Если только что рассмотренные работы принципиально отводят «образному мышлению» в поэзии место подчиненное, М. О. Гершензон, напротив, именно в нем ищет ключа к существенному постижению поэтического творчества, хотя и хорошо знает, что «с непреложною закономерностью служит звуковой орган вдохновению поэта, причем эта работа совершается вполне безотчетно». Но верховное задание поэзии — начертать образ созерцаемого поэтом совершенства — осуществляется в подобиях и отображениях: «вот почему художник творит в образах».
Если, с другой стороны, Андрей Белый, любящий истинную поэзию в прошлом, чает, как мы видели, высшей поэтической «инспирации» в будущем, М. О. Гершензон счастлив данностью поэзии осуществившейся, — той, что составляет родовое наследство и неотъемлемое владение всех, умеющих ее должным образом воспринимать и чувствовать. Строки поэтов, — такие сообщительные на вид и все же такие скрытные строки, — требуют особенно интуитивного вживания, чтобы обнаружить свою заветную тайнопись.
Этому искусству вникания и проникновения, — «искусству медленного чтения», как зовет внутреннее воссоздание чужого синтетического созерцания названный автор скромно и трезво, — учит и его новый опыт из области философии поэзии, озаглавленный: «Видение поэта», — где изящество формы сочетается с изяществом мысли и даром тонкого поэтического сочувствования. Отказываясь поневоле от желания дать подробный отчет о всем мастерски стесненном на немногих страницах изобилии остроумных и глубокомысленных наблюдений и соображений, освещающих разнообразные стороны поэзии вообще и русской поэзии в частности, ограничимся изучением основной мысли автора, означенной в заглавии.
В каждом человеке живо некое внутреннее «знание» о мире, «целостное видение мира». Оно «присуще всем без изъятия, во всех полное и в каждом иное». «Между людьми нет ни одного, кто не носил бы в себе своего беспримерного, неповторимого видения вселенной, как бы тайнописи вещей, которая, констатируя сущее, из него же узаконяет долженствование». Художник отличается от других людей тем, что может длительно созерцать свое целостное видение мира и умеет рассказать о нем в образах и уподоблениях. То, о чем он рассказывает, есть прозреваемый им в мире образ совершенства, первоисточник верховных норм. «Искусство порождено нетерпением человечества: оно возникло из потребности видеть воочию в явлениях действительности эмпирической действие предельных законов. Как в обыкновенном письме проявляют между явными строками невидимые строки, писанные химическими чернилами, так искусство сквозь сеть наличных закономерностей дает видеть более тонкие сплетения норм, т. е. предельных закономерностей». «Произведение искусства тем значительнее, или художественнее, чем ярче и шире освещен в художнике целостный образ предельного совершенства».
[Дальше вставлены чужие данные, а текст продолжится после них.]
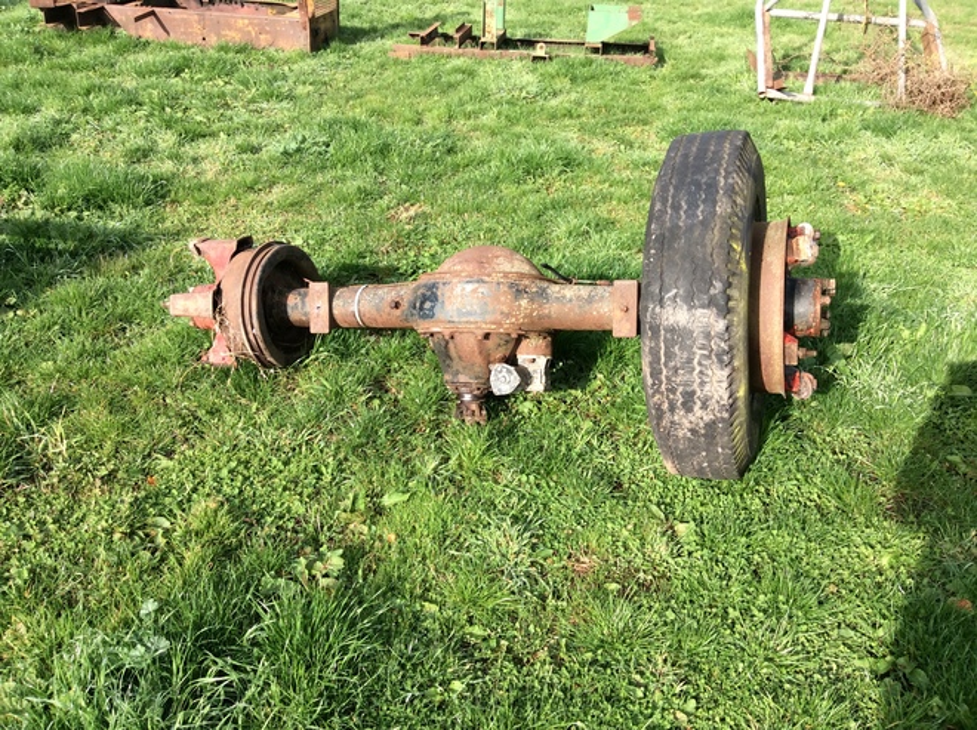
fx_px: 902
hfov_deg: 56.9
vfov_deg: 44.1
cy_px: 365
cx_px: 488
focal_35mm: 32
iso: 32
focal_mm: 3.3
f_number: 2.4
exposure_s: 1/578
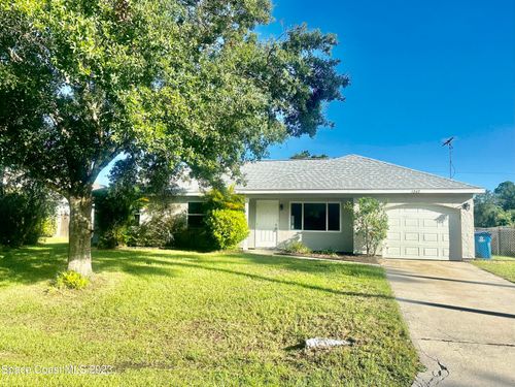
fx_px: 357
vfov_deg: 56.8
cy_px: 194
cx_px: 258
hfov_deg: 71.6
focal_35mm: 24
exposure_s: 1/2660
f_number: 1.78
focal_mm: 6.86
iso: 80
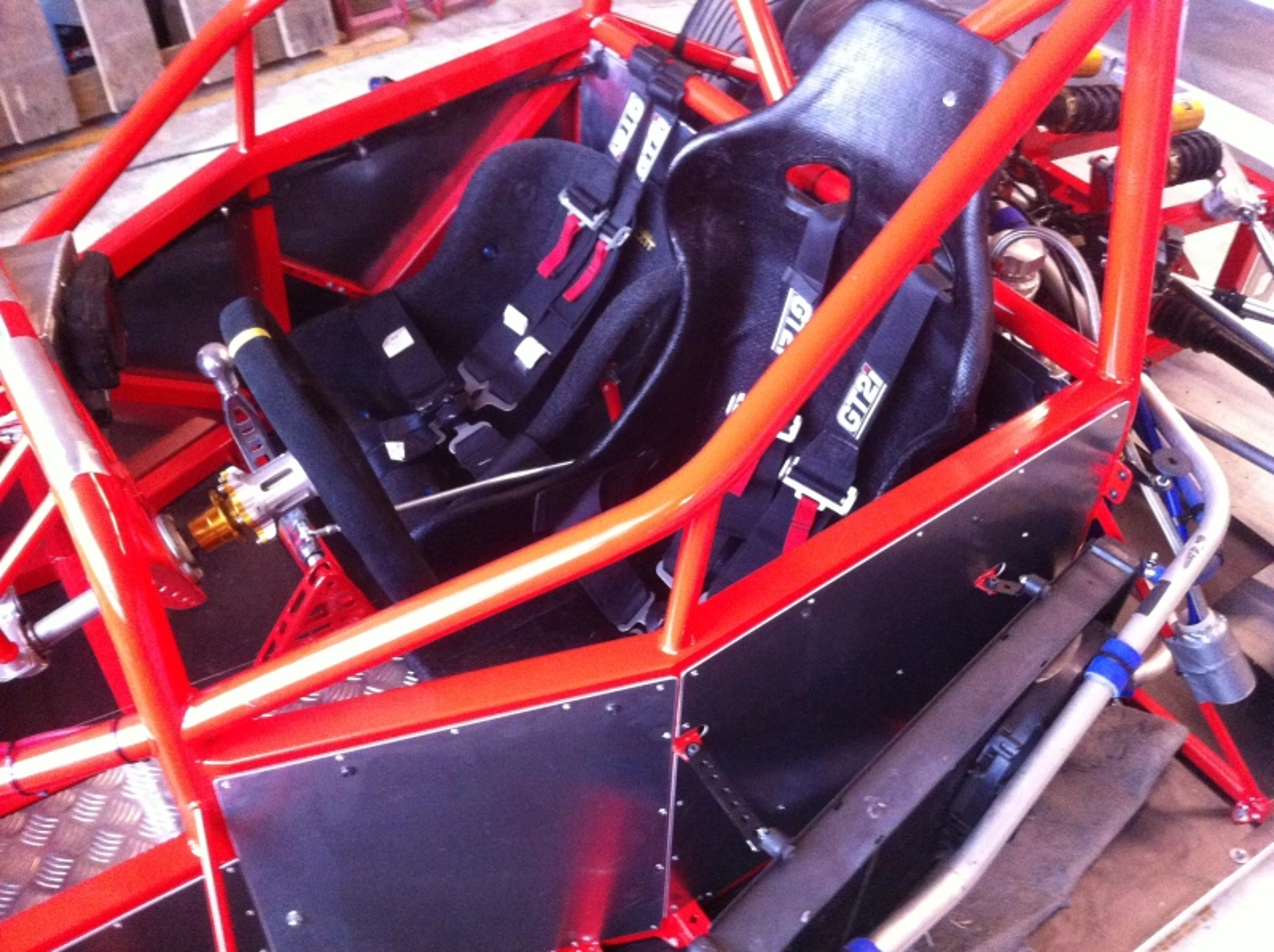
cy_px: 476
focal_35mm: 35
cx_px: 637
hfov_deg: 52.7
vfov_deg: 40.6
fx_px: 1287
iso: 500
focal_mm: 3.85
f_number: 2.8
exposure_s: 1/17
Итак, рассматривая поэзию под углом зрения духовного единства творческой личности (ибо «произведение искусства может быть правильно понято только в целостной живой личности своего творца и совершенно не может быть понято вне ее, как объективно существующее»), автор находит в каждом отдельном творчестве своеобразное напечатление вселенской идеи. В каждом, как в некоей монаде, весь мир отражается и делается по–новому, и это, сквозящее из–за строк поэта, самобытное и живое узрение обретаемого им в основе явлений или постулируемого бытия отмечено печатью полноты, самодовления, автаркии. Вглядываясь в черты предносящегося поэту идеального космоса, мы различаем в последнем закономерность и нормативность. Мы постигаем поэта в той мере, в какой осмысливаем законы его мироздания 334.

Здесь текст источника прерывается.